On the day of the museum’s inauguration in January this year one of the invitees, a prominent local politician, said to Sunny’s wife Josia “This is sheer craziness.” It was, one can imagine, only in the course of faithful disbursal of his duties as a democratically elected representative of the people – the vox populi. Because that was exactly what most of those who had gathered there thought: Sunny must be off his rocker to sink his entire retirement funds into a no-return venture like a museum. Many months later, as the buzz around it grew, the general take on ‘Discs & Machines – Sunny’s Gramophone Museum’ hasn’t changed much. The reason is that here in Kerala, my home state, both status and social cohesiveness are measured in terms of financial prudence: Gratuities and pension benefits are invested wholly in chits and gold, insurances and income plans. But a little time with Sunny is all it takes for a long hard relook at age-old priorities, traditionally approbated parameters of happiness and, on a more subliminal note, probably the purpose of living itself.
“I really had to borrow more money to finish the work,” Sunny confides with a childlike enthusiasm which is quite infective. The museum – built right next door to his residence – doesn’t dazzle you with its design nor does it stagger with an opulent spread. But what it does is, besides informing one about the world of vintage records – those released between 1890 and 1960, approximately – like nowhere else in the country, there also is a moving realisation that it is the fruition of a childhood passion and the culmination of a near-Messianic pursuit to spread happiness. At least the way Sunny knows it.

● DATA FOR REVIEW
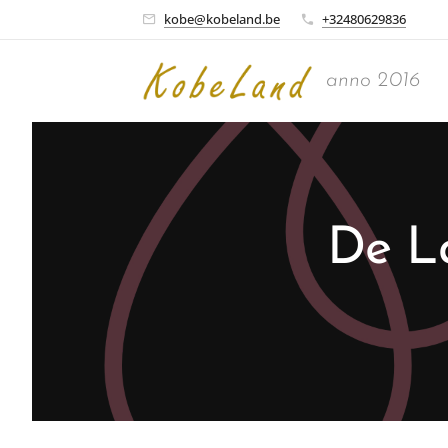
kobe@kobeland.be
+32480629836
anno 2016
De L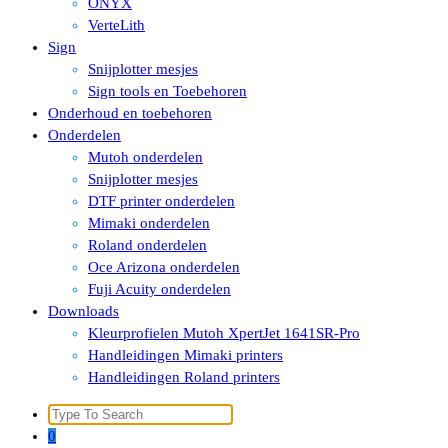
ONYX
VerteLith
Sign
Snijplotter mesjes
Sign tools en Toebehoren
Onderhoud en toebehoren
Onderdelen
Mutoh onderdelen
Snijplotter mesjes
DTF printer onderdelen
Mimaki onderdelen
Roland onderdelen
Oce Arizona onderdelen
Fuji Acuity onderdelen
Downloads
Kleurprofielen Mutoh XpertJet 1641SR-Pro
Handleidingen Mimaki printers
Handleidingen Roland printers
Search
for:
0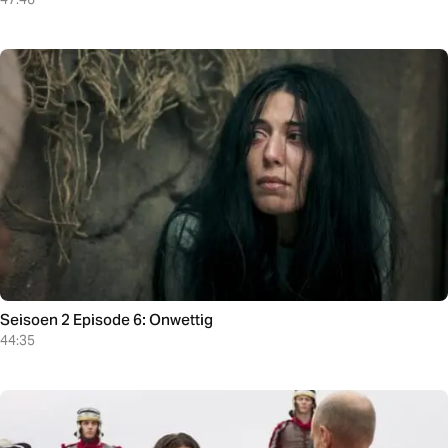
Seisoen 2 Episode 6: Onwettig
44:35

● TASK STATEMENT
Reproduce the piece on Sunny's gramophone museum in full, word for word.

● EXERCISE OUTPUT
On the day of the museum’s inauguration in January this year one of the invitees, a prominent local politician, said to Sunny’s wife Josia “This is sheer craziness.” It was, one can imagine, only in the course of faithful disbursal of his duties as a democratically elected representative of the people – the vox populi. Because that was exactly what most of those who had gathered there thought: Sunny must be off his rocker to sink his entire retirement funds into a no-return venture like a museum. Many months later, as the buzz around it grew, the general take on ‘Discs & Machines – Sunny’s Gramophone Museum’ hasn’t changed much. The reason is that here in Kerala, my home state, both status and social cohesiveness are measured in terms of financial prudence: Gratuities and pension benefits are invested wholly in chits and gold, insurances and income plans. But a little time with Sunny is all it takes for a long hard relook at age-old priorities, traditionally approbated parameters of happiness and, on a more subliminal note, probably the purpose of living itself.
“I really had to borrow more money to finish the work,” Sunny confides with a childlike enthusiasm which is quite infective. The museum – built right next door to his residence – doesn’t dazzle you with its design nor does it stagger with an opulent spread. But what it does is, besides informing one about the world of vintage records – those released between 1890 and 1960, approximately – like nowhere else in the country, there also is a moving realisation that it is the fruition of a childhood passion and the culmination of a near-Messianic pursuit to spread happiness. At least the way Sunny knows it.